>> start SUPPLIED INFORMATION

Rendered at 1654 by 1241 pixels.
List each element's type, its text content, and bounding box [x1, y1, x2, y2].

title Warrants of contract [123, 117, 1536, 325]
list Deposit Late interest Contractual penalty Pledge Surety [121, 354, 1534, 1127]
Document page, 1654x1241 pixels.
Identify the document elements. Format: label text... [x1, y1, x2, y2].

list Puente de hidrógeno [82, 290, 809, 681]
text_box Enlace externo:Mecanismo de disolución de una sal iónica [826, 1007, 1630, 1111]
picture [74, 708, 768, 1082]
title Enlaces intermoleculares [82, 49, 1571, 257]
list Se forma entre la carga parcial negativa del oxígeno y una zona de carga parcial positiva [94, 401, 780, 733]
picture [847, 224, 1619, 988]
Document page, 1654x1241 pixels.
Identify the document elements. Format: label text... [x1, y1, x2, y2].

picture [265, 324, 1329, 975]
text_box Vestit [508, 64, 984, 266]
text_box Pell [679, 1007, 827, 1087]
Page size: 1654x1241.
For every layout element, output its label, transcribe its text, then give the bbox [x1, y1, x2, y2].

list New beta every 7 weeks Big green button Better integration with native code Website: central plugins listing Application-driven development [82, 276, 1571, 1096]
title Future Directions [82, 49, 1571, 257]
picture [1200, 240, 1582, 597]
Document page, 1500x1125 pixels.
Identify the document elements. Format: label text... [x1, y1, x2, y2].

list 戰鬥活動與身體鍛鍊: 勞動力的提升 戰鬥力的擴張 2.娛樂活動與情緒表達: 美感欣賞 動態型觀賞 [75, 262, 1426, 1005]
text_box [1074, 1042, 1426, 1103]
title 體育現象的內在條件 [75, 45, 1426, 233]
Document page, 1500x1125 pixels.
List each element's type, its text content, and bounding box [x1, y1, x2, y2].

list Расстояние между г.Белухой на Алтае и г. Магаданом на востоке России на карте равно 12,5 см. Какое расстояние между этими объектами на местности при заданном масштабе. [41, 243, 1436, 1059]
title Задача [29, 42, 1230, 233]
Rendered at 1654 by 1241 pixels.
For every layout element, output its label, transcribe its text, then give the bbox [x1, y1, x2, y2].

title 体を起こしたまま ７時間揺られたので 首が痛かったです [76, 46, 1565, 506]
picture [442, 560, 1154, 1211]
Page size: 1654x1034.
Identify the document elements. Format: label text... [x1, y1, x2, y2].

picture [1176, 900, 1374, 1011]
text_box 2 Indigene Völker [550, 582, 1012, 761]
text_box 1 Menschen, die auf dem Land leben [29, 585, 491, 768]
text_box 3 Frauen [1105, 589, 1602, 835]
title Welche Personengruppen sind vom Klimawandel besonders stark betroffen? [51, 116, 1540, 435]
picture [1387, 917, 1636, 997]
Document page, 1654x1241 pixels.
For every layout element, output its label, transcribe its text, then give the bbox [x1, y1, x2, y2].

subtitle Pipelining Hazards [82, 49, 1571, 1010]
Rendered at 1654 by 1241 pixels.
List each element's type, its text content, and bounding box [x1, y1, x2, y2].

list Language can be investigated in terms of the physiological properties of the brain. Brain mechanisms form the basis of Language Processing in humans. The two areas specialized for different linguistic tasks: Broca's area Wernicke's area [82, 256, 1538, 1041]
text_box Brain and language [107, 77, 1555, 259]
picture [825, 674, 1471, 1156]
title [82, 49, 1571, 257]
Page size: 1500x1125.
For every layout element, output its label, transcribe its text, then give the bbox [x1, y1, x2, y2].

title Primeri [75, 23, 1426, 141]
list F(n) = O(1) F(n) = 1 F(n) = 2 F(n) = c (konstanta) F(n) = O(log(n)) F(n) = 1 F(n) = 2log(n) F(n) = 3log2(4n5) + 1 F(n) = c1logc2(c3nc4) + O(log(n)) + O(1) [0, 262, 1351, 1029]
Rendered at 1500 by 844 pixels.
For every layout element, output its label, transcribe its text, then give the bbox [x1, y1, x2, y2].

>> end SUPPLIED INFORMATION

**TASK DESCRIPTION**
Copy out every one of the lines above without changing anything.

**RESPONSE TO THIS TASK**
Rendered at 1654 by 1241 pixels.
List each element's type, its text content, and bounding box [x1, y1, x2, y2].

title Warrants of contract [123, 117, 1536, 325]
list Deposit Late interest Contractual penalty Pledge Surety [121, 354, 1534, 1127]
Document page, 1654x1241 pixels.
Identify the document elements. Format: label text... [x1, y1, x2, y2].

list Puente de hidrógeno [82, 290, 809, 681]
text_box Enlace externo:Mecanismo de disolución de una sal iónica [826, 1007, 1630, 1111]
picture [74, 708, 768, 1082]
title Enlaces intermoleculares [82, 49, 1571, 257]
list Se forma entre la carga parcial negativa del oxígeno y una zona de carga parcial positiva [94, 401, 780, 733]
picture [847, 224, 1619, 988]
Document page, 1654x1241 pixels.
Identify the document elements. Format: label text... [x1, y1, x2, y2].

picture [265, 324, 1329, 975]
text_box Vestit [508, 64, 984, 266]
text_box Pell [679, 1007, 827, 1087]
Page size: 1654x1241.
For every layout element, output its label, transcribe its text, then give the bbox [x1, y1, x2, y2].

list New beta every 7 weeks Big green button Better integration with native code Website: central plugins listing Application-driven development [82, 276, 1571, 1096]
title Future Directions [82, 49, 1571, 257]
picture [1200, 240, 1582, 597]
Document page, 1500x1125 pixels.
Identify the document elements. Format: label text... [x1, y1, x2, y2].

list 戰鬥活動與身體鍛鍊: 勞動力的提升 戰鬥力的擴張 2.娛樂活動與情緒表達: 美感欣賞 動態型觀賞 [75, 262, 1426, 1005]
text_box [1074, 1042, 1426, 1103]
title 體育現象的內在條件 [75, 45, 1426, 233]
Document page, 1500x1125 pixels.
List each element's type, its text content, and bounding box [x1, y1, x2, y2].

list Расстояние между г.Белухой на Алтае и г. Магаданом на востоке России на карте равно 12,5 см. Какое расстояние между этими объектами на местности при заданном масштабе. [41, 243, 1436, 1059]
title Задача [29, 42, 1230, 233]
Rendered at 1654 by 1241 pixels.
For every layout element, output its label, transcribe its text, then give the bbox [x1, y1, x2, y2].

title 体を起こしたまま ７時間揺られたので 首が痛かったです [76, 46, 1565, 506]
picture [442, 560, 1154, 1211]
Page size: 1654x1034.
Identify the document elements. Format: label text... [x1, y1, x2, y2].

picture [1176, 900, 1374, 1011]
text_box 2 Indigene Völker [550, 582, 1012, 761]
text_box 1 Menschen, die auf dem Land leben [29, 585, 491, 768]
text_box 3 Frauen [1105, 589, 1602, 835]
title Welche Personengruppen sind vom Klimawandel besonders stark betroffen? [51, 116, 1540, 435]
picture [1387, 917, 1636, 997]
Document page, 1654x1241 pixels.
For every layout element, output its label, transcribe its text, then give the bbox [x1, y1, x2, y2].

subtitle Pipelining Hazards [82, 49, 1571, 1010]
Rendered at 1654 by 1241 pixels.
List each element's type, its text content, and bounding box [x1, y1, x2, y2].

list Language can be investigated in terms of the physiological properties of the brain. Brain mechanisms form the basis of Language Processing in humans. The two areas specialized for different linguistic tasks: Broca's area Wernicke's area [82, 256, 1538, 1041]
text_box Brain and language [107, 77, 1555, 259]
picture [825, 674, 1471, 1156]
title [82, 49, 1571, 257]
Page size: 1500x1125.
For every layout element, output its label, transcribe its text, then give the bbox [x1, y1, x2, y2].

title Primeri [75, 23, 1426, 141]
list F(n) = O(1) F(n) = 1 F(n) = 2 F(n) = c (konstanta) F(n) = O(log(n)) F(n) = 1 F(n) = 2log(n) F(n) = 3log2(4n5) + 1 F(n) = c1logc2(c3nc4) + O(log(n)) + O(1) [0, 262, 1351, 1029]
Rendered at 1500 by 844 pixels.
For every layout element, output its label, transcribe its text, then give the bbox [x1, y1, x2, y2].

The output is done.